This repository contains the code and data pipeline for the paper:
Beyond Accuracy: Characterizing Code Comprehension Capabilities in (Large) Language Models Felix Machtle, Jan-Niclas Serr, Nils Loose, Thomas Eisenbarth University of Luebeck, Germany
We investigate whether LLM code comprehension aligns with human-centric software metrics or reflects distinct, non-human-interpretable patterns. The task is binary I/O consistency: given a program p, input x, and candidate output y, judge whether y is the correct output of running p on x.
Key findings:
- Traditional software metrics predict LLM success weakly (AUROC 0.63)
- A learned shadow model (fine-tuned UniXcoder) achieves AUROC 0.86
- Aggregate benchmarks obscure important model specialization differences
| Model | Accuracy | F1 |
|---|---|---|
| GPT-OSS 120B | 0.960 | 0.959 |
| Llama 3.3 70B Instruct | 0.738 | 0.662 |
| Mistral Small 24B Instruct | 0.744 | 0.685 |
| Phi-4 | 0.733 | 0.674 |
| CodeLlama 13B Instruct | 0.506 | 0.062 |
The full dataset is available on Hugging Face: Felix6326727/beyond-accuracy-code-comprehension
It contains ~80GB of samples with:
- Source code from the Python subset of Project CodeNet
- Generated I/O pairs produced by our type-aware fuzzer
- 200+ static code metrics (cyclomatic complexity, AST structure, opcode statistics, etc.)

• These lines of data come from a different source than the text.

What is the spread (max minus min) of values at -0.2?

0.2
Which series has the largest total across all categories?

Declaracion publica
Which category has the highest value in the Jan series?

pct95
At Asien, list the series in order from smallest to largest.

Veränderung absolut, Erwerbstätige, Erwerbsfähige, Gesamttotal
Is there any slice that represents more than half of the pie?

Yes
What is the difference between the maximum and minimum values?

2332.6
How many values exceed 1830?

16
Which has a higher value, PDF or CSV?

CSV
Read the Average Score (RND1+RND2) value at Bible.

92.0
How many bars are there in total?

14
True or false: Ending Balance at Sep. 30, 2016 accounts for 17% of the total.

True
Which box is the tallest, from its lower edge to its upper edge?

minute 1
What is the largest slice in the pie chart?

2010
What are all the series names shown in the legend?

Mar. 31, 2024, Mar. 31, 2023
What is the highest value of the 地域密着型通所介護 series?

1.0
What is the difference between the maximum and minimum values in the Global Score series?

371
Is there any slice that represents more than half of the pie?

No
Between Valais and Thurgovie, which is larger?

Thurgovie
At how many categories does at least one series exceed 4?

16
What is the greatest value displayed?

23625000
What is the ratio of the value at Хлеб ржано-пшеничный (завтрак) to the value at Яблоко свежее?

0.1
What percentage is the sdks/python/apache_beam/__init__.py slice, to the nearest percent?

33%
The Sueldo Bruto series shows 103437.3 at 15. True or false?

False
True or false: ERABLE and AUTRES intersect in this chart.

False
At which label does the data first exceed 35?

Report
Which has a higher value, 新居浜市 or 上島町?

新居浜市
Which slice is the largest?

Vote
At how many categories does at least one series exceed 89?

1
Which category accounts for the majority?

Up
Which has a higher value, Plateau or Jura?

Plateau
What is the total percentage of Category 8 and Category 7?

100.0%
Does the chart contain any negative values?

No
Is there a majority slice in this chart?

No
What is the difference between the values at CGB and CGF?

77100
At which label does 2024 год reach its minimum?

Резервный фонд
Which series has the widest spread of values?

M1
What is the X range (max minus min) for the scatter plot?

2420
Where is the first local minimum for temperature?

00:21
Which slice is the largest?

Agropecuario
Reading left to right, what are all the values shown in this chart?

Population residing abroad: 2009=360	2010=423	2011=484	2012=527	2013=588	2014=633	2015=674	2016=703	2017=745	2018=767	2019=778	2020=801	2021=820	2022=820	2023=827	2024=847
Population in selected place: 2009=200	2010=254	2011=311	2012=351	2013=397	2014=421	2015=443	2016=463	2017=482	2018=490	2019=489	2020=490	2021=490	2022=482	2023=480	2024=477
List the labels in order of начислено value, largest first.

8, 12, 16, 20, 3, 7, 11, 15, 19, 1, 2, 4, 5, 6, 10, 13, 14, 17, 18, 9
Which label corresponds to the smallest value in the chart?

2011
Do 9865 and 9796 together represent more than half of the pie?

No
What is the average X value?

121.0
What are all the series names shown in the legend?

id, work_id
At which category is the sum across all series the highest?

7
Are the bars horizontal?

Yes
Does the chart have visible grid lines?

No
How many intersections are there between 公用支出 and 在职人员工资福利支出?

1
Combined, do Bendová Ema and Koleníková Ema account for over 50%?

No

- LLM evaluation results for 5 models (success/failure on I/O consistency task)
from datasets import load_dataset
ds = load_dataset("Felix6326727/beyond-accuracy-code-comprehension")
print(ds["test"][0]).
├── data_generation/ # Fuzzing pipeline for I/O pair generation
│ ├── main.py # Entry point — orchestrates fuzzing across CodeNet
│ ├── hill_climb.py # Infers input type signatures via hill climbing
│ ├── fuzzer.py # Generates & shrinks minimal I/O pairs
│ ├── fuzzer_proxy.py # Coverage-guided fitness wrapper
│ ├── random_values_lib.py # Random value generators (int/float/string)
│ └── export_io.py # Aggregates results into labeled dataset
│
├── analysis/
│ ├── eval_performance/
│ │ └── evaluate_performance_of_all_models.py # Accuracy/F1 for all LLMs
│ └── feature_importance/
│ ├── step1_create_export.py # Joins LLM results with code metrics
│ ├── step2_find_features.py # XGBoost + SHAP feature analysis
│ └── SAGE.py # SAGE feature importance ranking
└── README.md
The data generation pipeline works as follows:
Python files (CodeNet)
|
v
main.py ────────────────── orchestrates 60 parallel workers
|
├──> hill_climb.py ─── infers input type signature ("genome")
| uses fuzzer_proxy.py (coverage-guided fitness)
|
├──> fuzzer.py ──────── generates & shrinks I/O pairs
| uses random_values_lib.py
v
.io2.json files (per source file)
|
v
export_io.py ─────────────── aggregates into labeled dataset
| creates negative examples via in-program shuffling
v
training_data.json / test_data.json
For each Python program, we infer the expected input types using a sequential hill-climbing algorithm. The search space is a "genome" string where each character represents an input type: i (integer), s (string), f (float), b (boolean). Coverage is used as the fitness function.
Using the inferred genome, we generate random inputs, execute the program, and collect (input, output) pairs. Inputs are then shrunk to minimal forms that still produce successful executions.
Negative (incorrect) I/O pairs are created via in-program shuffling: pairing an input with the output of a different input to the same program. This preserves lexical and stylistic characteristics while creating semantically incorrect pairs.
# Using Docker (as in the paper)
docker run -it \
-v $(pwd)/data_generation:/mnt \
-v /path/to/Project_CodeNet_Py_Subset:/Project_CodeNet_Py_Subset \
python:3.14.0b3-alpine3.21 sh
pip install tqdm
cd /mnt
python main.pypip install scikit-learn xgboost shap sage-importance pandas numpy
# Evaluate LLM performance
cd analysis/eval_performance
python evaluate_performance_of_all_models.py
# Feature importance analysis
cd analysis/feature_importance
python step1_create_export.py # Prepare feature matrices
python SAGE.py # SAGE feature importance
python step2_find_features.py # SHAP + token features@article{machtle2025beyond,
title={Beyond Accuracy: Characterizing Code Comprehension Capabilities in (Large) Language Models},
author={Machtle, Felix and Serr, Jan-Niclas and Loose, Nils and Eisenbarth, Thomas},
journal={arXiv preprint arXiv:2601.12951},
year={2025}
}This project is for academic research purposes. The dataset is derived from Project CodeNet (Apache 2.0).